Plus récemment, des membres du "groupe Oblomoff " ont créé le collectif "Ecran Total": plateforme contre la déshumanisation du travail par le management, la bureaucratie et l'informatique, dont on pourra suivre les initiatives et lire leurs derniers textes en allant à la librairie Michèle Firk, "La Parole Errante", rue Deberghe, métro Croix de Chavaud à Montreuil, ou en écrivant à "Faut pas pucer...mémère dans les ordis" : Le Batz, 81 140, St Michel de Vax. D'autres héritiers et héritières de Michel Tibon Cornillot ont lancé en 2018 à Lyon le groupe des "Décablés", dans l'esprit du livre d'Hervé Krief: "Internet ou le retour à la bougie" (éditions Quartz), et  le mensuel "La Décroissance" d'avril 2020 page 9 relate la parution de leur livre aux éditions "la Lenteur" : "Contre l'alternumérisme  Pourquoi nous ne vous proposerons pas d' "écogestes numériques" ni de solutions pour penser une "démocratie numérique", une fougueuse charge contre les réformistes et les "anticapitalistes" (!) indécrottablement techno-naïfs, qui se contentent de croire qu'il suffirait de prendre la maîtrise d'internet par exemple grâce aux prétendus" logiciels libres", pour que soudain le monde du numérique devienne "écolo, cool et anarchiste" comme avait pu le croire le hippie Stewart Brand à la fin des années 1960 !. Comme si le "digital " tombait du ciel, miraculeusement tout fabriqué, prêt à l'usage, donc immatériel. Dramatique oubli des usines au désolant travail à la chaîne et des mines d'extraction de minerais souvent extrêmement difficiles à extraire sans de redoutables pollutions (lire Guillaume Pitron ! ), ce qu'a rappelé récemment Fabrice Flipo dans "The Conversation". Un oubli que même André Gorz fera à la fin de sa vie, avec une étonnante naïveté !

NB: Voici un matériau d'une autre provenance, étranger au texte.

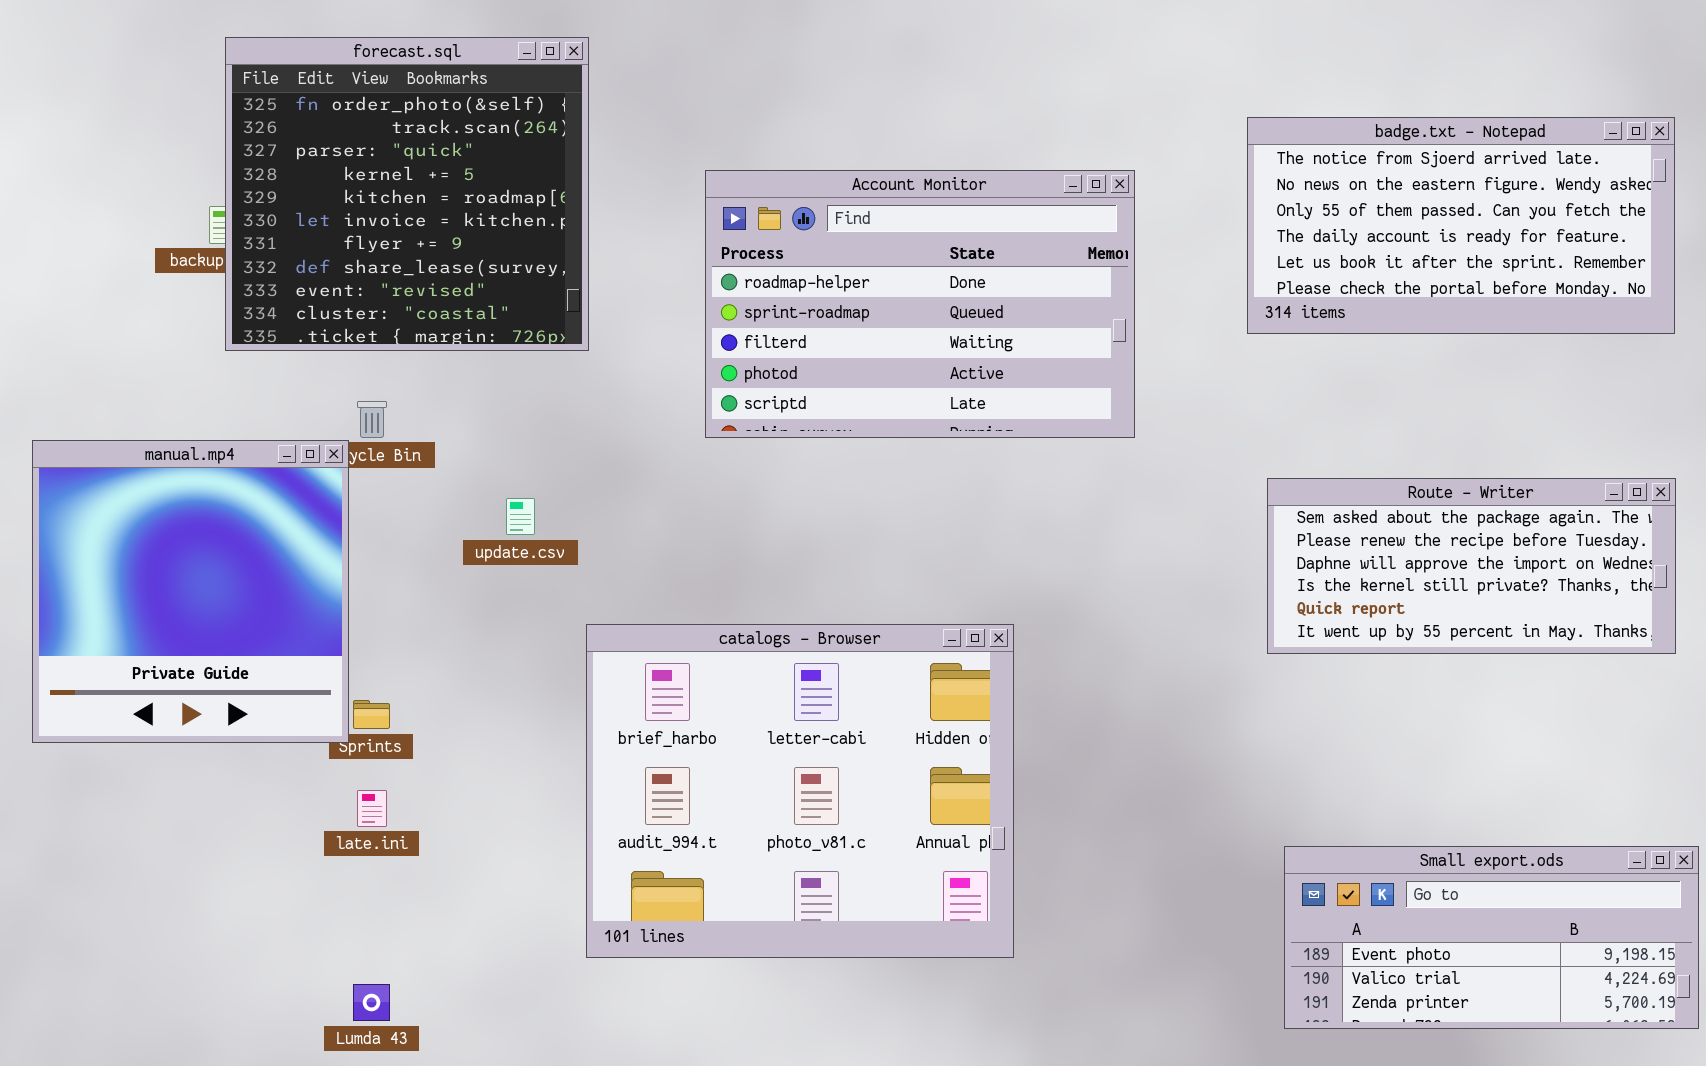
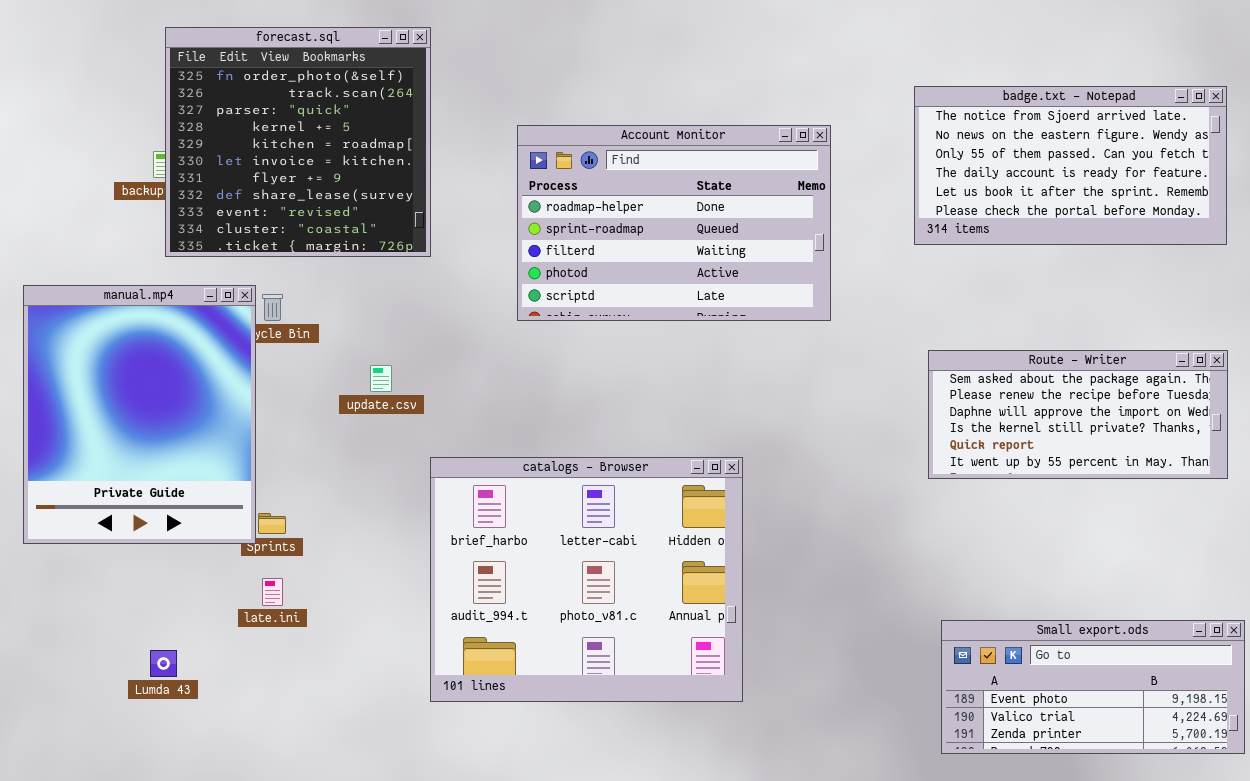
manual.mp4: [32,440,349,743] -> [23,285,256,544], resized
Lumda 43: [353,984,390,1021] -> [150,650,177,677], moved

La radicalité et la lucidité des "Décablés" est présente aussi à Paris avec le bulletin ""D. connexion(s)" animé par Stanislas Marsil, groupe qui est cohérent avec lui-même  car il boycott internet et n'utilise que le courrier postal : D.Connexion(s), 9 rue Poussin, 75016 Paris...
On doit aussi à Michel Tibon Cornillot le journal "La Planète-Laboratoire", et  ses élèves ont lancé la revue "L'Inventaire", le n° 9 est de fin 2019 , revue en vente à la librairie Quilombo, 23 rue Voltaire, métro rue des Boulets, près de la place de la Nation, librairie la meilleure de Paris, avec tous les livres des éditions La Lenteur, et qui est aussi le siège des éditions "L’Échappée", avec par exemple (2013): "L'impact environnemental des nouvelles technologies": F. Flipo, M. Dobré, M. Michot...

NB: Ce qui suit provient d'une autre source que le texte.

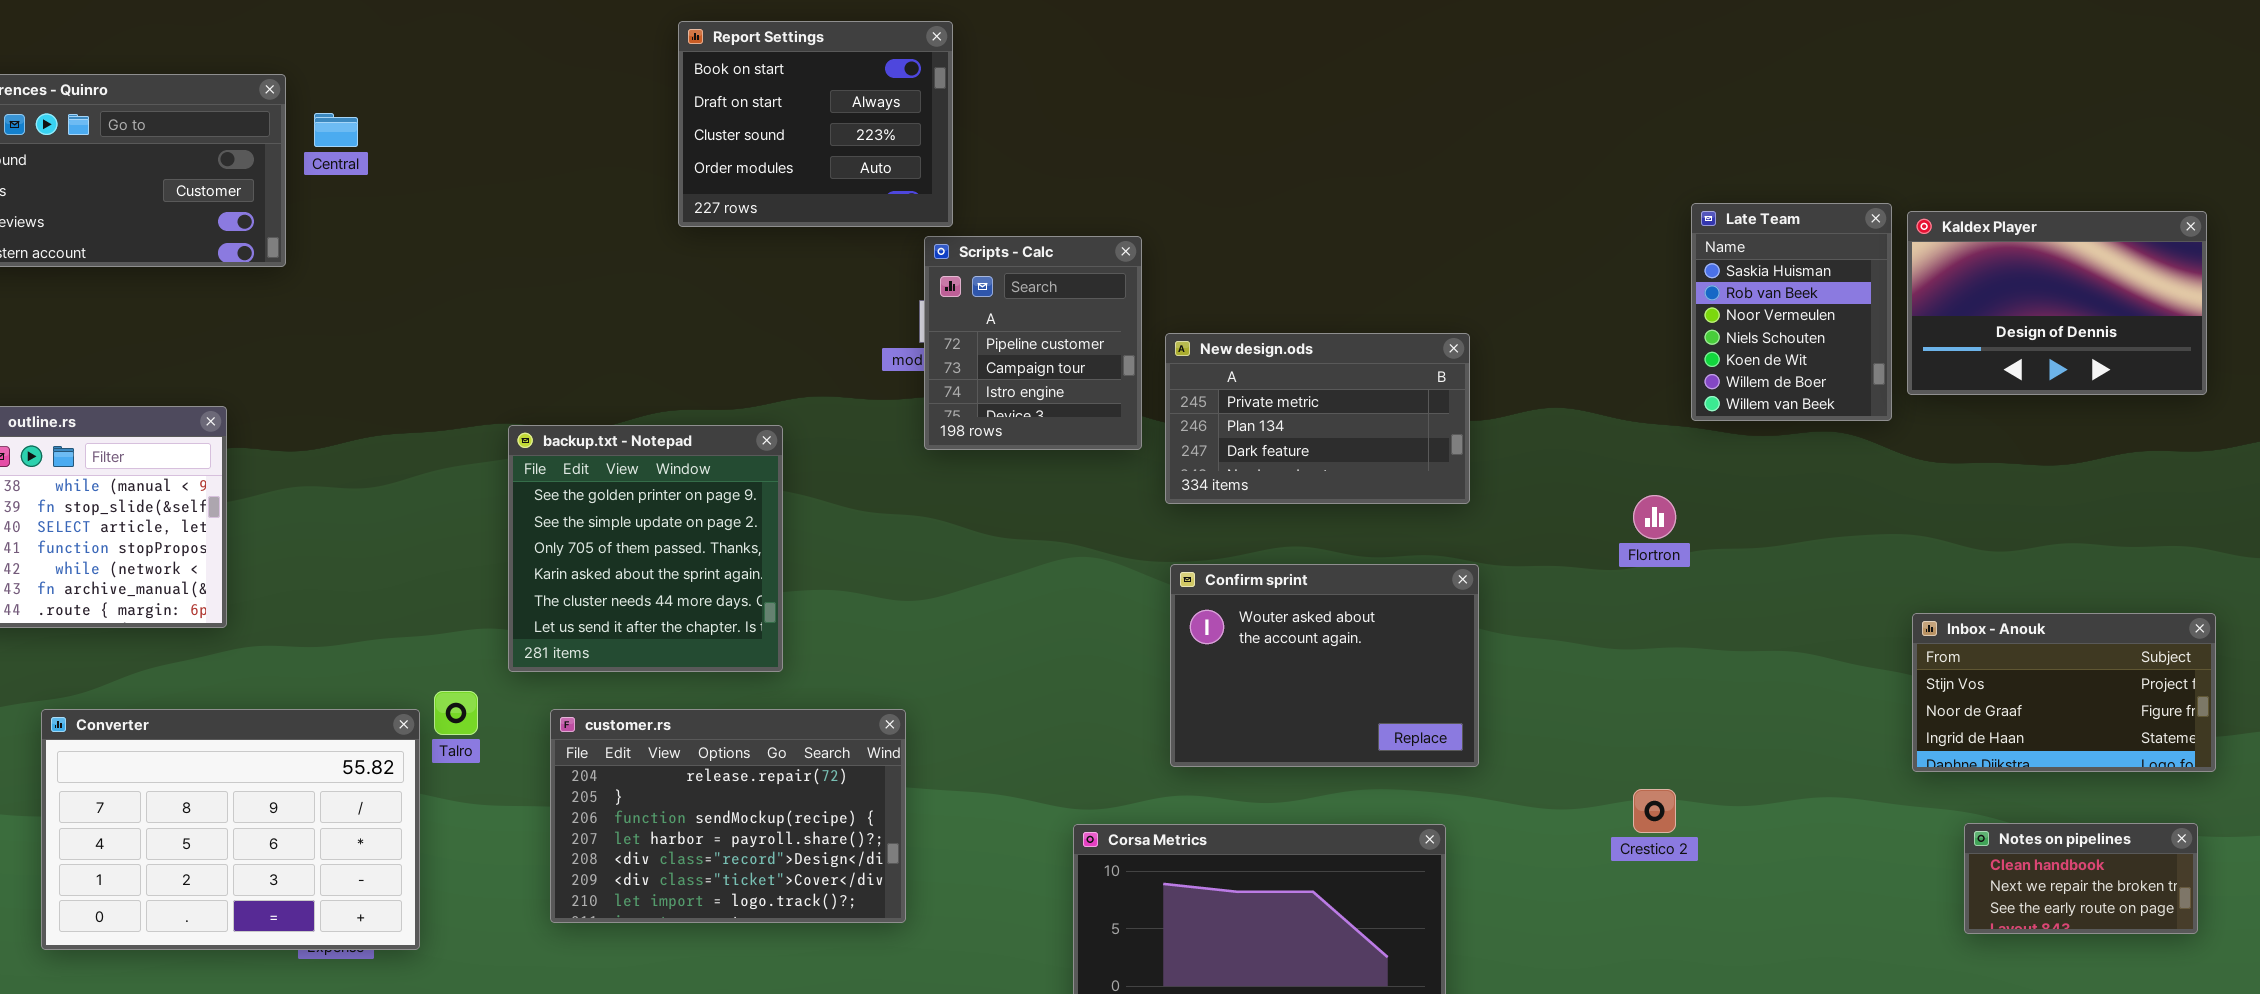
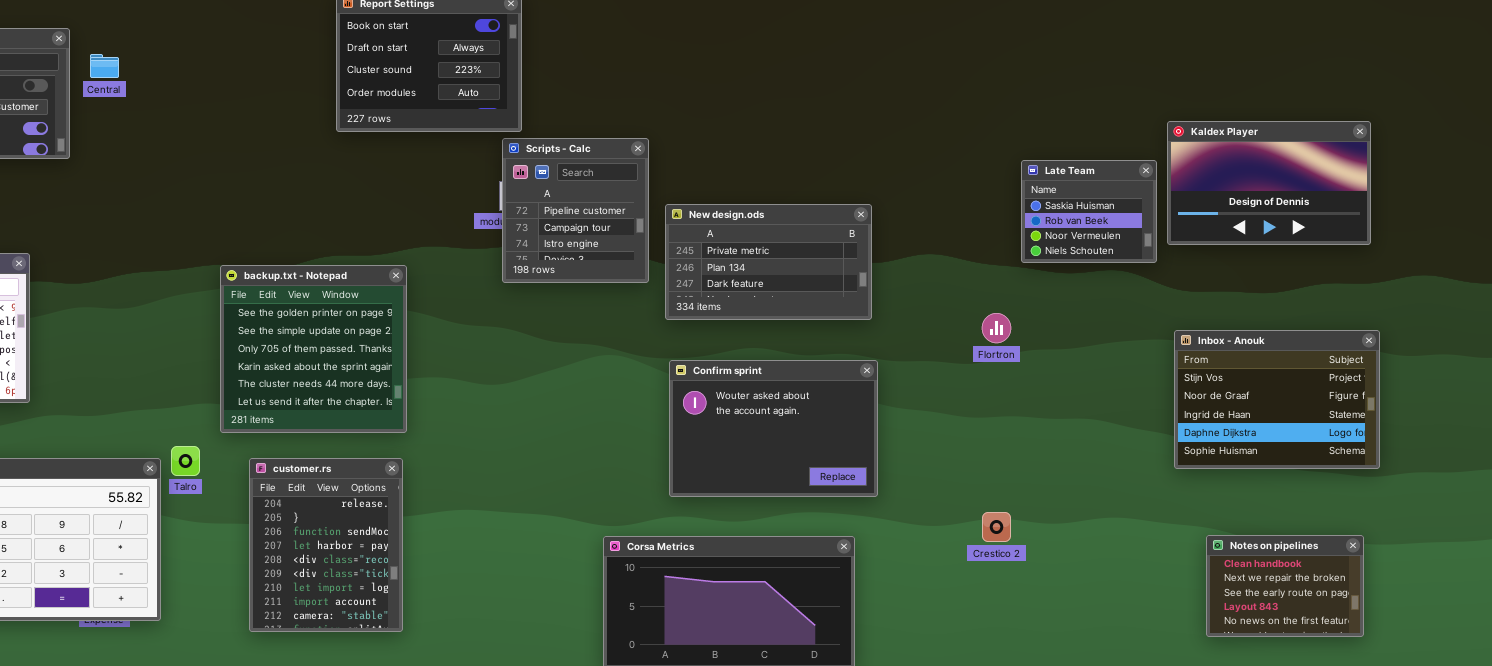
Late Team: [1691,203,1892,421] -> [1021,160,1157,263], resized
Inbox - Anouk: [1912,613,2216,772] -> [1174,330,1380,469], moved, resized
customer.rs: [550,709,906,923] -> [249,458,403,632], resized
Notes on pipelines: [1964,823,2198,934] -> [1206,535,1364,637], resized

Voir aussi dans le trimestriel "L'Ecologiste" (le n° 56 en kiosque depuis début avril 2020) les articles qu'y a publié Michel Tibon Cornillot :
dans le numéro 3 (2001) pages 17-18 et 67-69 ; dans le n° 10 (2003) page 58  et dans le n° 22 (2007) page 26.
On trouvera ici, à la fin de la copie de l'article que Hervé Kempf vient de consacrer à Michel Tibon Cornillot suite à son décès, sur son site : "reporterre", la référence de ses principaux articles, dont, bien-sûr, sa notion de "déferlement", essentielle pour comprendre la remarquable sagacité de ce philosophe qui n'a jamais cessé de se "mouiller" en allant voir dehors ce qui se passait, même en prenant des risques, y compris le risque de se faire mal voir par les sectaires de tout poils , estimant par exemple qu'il avait de mauvaises fréquentations ! Pour moi, il n'y avait là que salutaire curiosité, une infatigable volonté de savoir !
Je conclurais en disant que Michel Tibon Cornillot est un intellectuel qui a eu un rôle essentiel pour lancer les idées les plus corrosives pour ridiculiser le prétendu "progrès" !
Il restera connu pour son accusation du "déferlement des techniques".